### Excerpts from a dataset
--------

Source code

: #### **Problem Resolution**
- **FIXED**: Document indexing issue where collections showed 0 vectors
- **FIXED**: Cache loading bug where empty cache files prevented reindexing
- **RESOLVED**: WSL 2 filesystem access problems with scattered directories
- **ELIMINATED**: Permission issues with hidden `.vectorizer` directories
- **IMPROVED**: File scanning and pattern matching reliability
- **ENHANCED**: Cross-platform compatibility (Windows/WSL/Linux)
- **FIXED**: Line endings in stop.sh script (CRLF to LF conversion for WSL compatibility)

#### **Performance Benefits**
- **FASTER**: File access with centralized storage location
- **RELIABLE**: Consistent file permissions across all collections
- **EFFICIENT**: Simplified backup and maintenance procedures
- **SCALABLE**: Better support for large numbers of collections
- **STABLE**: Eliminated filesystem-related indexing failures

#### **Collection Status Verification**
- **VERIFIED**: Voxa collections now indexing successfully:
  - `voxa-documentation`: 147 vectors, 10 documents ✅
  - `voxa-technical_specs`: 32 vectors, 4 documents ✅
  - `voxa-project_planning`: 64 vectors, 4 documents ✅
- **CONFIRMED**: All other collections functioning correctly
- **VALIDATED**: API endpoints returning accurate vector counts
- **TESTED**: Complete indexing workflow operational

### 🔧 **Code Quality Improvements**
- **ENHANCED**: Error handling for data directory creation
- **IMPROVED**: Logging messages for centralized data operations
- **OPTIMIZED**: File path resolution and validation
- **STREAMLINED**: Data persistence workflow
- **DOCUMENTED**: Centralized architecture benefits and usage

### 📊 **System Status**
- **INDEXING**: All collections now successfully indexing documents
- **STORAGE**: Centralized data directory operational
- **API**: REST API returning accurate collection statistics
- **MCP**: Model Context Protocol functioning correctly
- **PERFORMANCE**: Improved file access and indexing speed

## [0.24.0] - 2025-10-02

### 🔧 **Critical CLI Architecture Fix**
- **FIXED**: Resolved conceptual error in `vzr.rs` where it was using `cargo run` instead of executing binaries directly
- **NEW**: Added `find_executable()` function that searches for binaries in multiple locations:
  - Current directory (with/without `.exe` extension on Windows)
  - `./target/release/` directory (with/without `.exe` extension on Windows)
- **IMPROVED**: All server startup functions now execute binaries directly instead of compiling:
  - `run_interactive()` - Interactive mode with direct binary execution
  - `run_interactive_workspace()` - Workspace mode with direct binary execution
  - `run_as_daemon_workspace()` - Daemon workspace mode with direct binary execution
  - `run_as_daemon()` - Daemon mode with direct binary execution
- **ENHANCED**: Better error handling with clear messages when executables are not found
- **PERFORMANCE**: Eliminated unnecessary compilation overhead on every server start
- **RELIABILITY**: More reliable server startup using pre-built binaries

--------

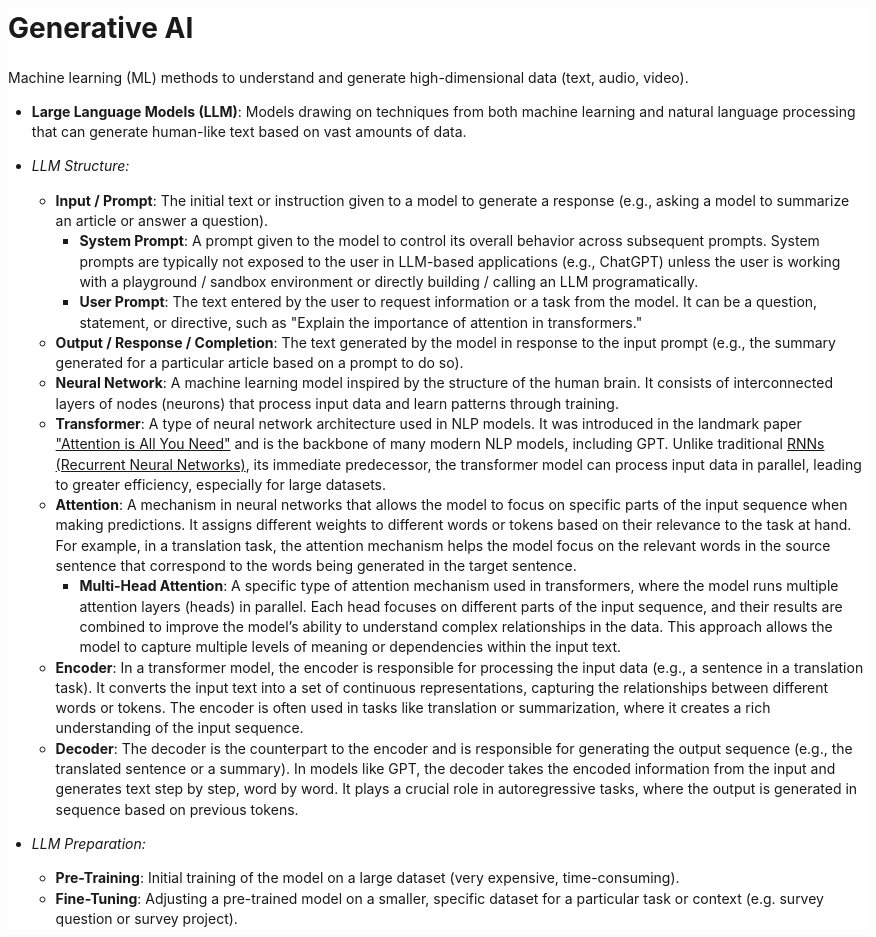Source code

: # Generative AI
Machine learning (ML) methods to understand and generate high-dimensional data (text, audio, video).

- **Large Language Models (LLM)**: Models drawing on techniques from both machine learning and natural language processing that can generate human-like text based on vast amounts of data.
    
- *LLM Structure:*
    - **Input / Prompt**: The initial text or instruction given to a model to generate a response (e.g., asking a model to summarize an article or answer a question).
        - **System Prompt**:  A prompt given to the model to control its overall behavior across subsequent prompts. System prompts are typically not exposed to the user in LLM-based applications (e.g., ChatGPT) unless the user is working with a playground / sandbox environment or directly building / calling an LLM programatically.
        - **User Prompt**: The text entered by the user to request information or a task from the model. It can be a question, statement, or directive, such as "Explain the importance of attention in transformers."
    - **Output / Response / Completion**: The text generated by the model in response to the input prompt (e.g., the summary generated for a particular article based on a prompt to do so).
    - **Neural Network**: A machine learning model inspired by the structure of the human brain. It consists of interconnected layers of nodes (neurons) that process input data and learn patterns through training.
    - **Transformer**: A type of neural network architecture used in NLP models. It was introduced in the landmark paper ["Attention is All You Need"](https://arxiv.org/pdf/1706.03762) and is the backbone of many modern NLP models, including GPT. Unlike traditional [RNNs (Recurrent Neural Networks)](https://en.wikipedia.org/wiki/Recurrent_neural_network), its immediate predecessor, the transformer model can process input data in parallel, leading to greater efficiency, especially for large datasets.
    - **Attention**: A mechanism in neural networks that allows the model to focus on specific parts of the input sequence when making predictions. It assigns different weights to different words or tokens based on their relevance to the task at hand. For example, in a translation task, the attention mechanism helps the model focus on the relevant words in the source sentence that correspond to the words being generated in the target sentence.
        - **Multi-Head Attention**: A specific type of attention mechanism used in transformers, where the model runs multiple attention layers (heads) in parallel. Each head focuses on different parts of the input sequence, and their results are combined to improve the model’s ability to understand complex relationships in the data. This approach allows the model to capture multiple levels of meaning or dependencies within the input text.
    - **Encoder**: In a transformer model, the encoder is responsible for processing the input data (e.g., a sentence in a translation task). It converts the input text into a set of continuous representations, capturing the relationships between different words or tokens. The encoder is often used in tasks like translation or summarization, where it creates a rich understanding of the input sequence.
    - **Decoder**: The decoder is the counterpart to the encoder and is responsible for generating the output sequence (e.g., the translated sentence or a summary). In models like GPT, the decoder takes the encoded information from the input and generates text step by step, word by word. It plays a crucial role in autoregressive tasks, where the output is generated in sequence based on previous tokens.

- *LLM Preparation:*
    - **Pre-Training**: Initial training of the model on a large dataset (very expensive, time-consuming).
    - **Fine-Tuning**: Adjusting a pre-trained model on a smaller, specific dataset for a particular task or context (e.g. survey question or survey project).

--------

### WHAT YOU SHOULD DO
Only the lines above starting at the one containing "- Current directory" and ending at the one containing "- **RELIABILITY**: More", both included, are to be returned, exactly as they read.

### EXERCISE RESULT
  - Current directory (with/without `.exe` extension on Windows)
  - `./target/release/` directory (with/without `.exe` extension on Windows)
- **IMPROVED**: All server startup functions now execute binaries directly instead of compiling:
  - `run_interactive()` - Interactive mode with direct binary execution
  - `run_interactive_workspace()` - Workspace mode with direct binary execution
  - `run_as_daemon_workspace()` - Daemon workspace mode with direct binary execution
  - `run_as_daemon()` - Daemon mode with direct binary execution
- **ENHANCED**: Better error handling with clear messages when executables are not found
- **PERFORMANCE**: Eliminated unnecessary compilation overhead on every server start
- **RELIABILITY**: More reliable server startup using pre-built binaries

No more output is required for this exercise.